I bambini nati all’estero tramite la pratica della maternità surrogata non possono essere trascritti all’anagrafe italiana come figli della coppia dei genitori putativi, anche se riconosciuti come tali da un giudice straniero. È quanto ha stabilito, per effetto della legge 40 sulla procreazione assistita, la Cassazione che con la sentenza n. 12193 pubblicata ieri ha rigettato la domanda di una coppia di uomini di Trento, sposati in Canada, di riconoscere l’efficacia di un provvedimento riguardante i loro due figli, concepiti da uno dei due sposi tramite il cosiddetto «utero in affitto» messo a disposizione gratuitamente da una donna canadese, e con ovociti prelevati da un’altra donatrice.

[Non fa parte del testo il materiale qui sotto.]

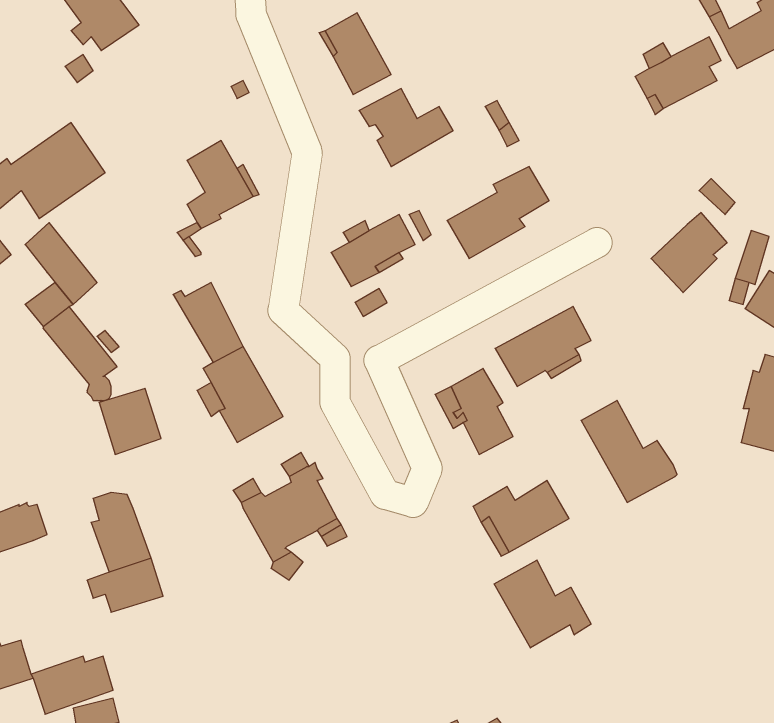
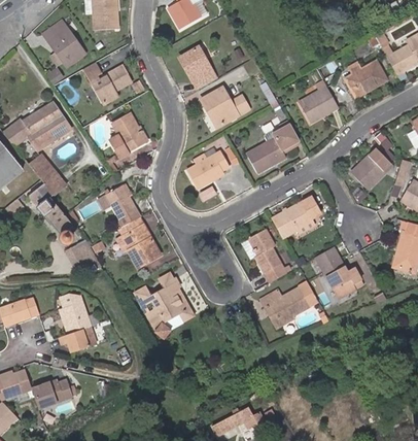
building: none -> [84,60,134,103]
building: none -> [297,80,337,123]
building: [494,560,591,648] -> none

Secondo quanto puntualizzato dagli stessi giudici dalle Sezioni Unite della Suprema Corte, però, il fatto che in questo caso si tratti di una coppia omosessuale non ha alcuna rilevanza: il giudizio è stato emesso solo per applicazione di uno degli ultimi divieti rimasti in piedi imposti dalla legge 40/2004, che all’art. 12, comma sesto, nega la possibilità di ricorrere alla maternità surrogata.

In altre circostanze, infatti, ricordano gli ermellini, la stessa Cassazione aveva iscritto all’anagrafe bambini nati all’estero tramite fecondazione eterologa come figli di coppie omosessuali. In quei casi però si trattava di due madri, ciascuna delle quali aveva col nascituro un «rapporto biologico» «in quanto – spiega la Cassazione – una lo aveva partorito, mentre l’altra aveva fornito gli ovuli necessari per il concepimento mediante procreazione medicalmente assistita».

Nel caso della coppia gay di Trento, invece, secondo i giudici cassazionisti, «non può essere trascritto nei registri dello stato civile italiano il provvedimento di un giudice straniero con cui è stato accertato il rapporto di filiazione tra un minore nato all’estero mediante il ricorso alla maternità surrogata e un soggetto (quello, tra i due coniugi, i cui gameti sono estrenei al concepimento, ndr) che non abbia con lo stesso alcun rapporto biologico (il cosiddetto “genitore d’intenzione”)».

In nessun caso però, sottolineano ancora i giudici, è «in discussione il rapporto di filiazione con il genitore biologico, ma solo quello con il genitore di intenzione, il cui mancato riconoscimento non preclude al minore l’inserimento nel nucleo familiare della coppia genitoriale né l’accesso al trattamento giuridico ricollegabile allo “status filiationis”, pacificamente riconosciuto nei confronti dell’altro genitore».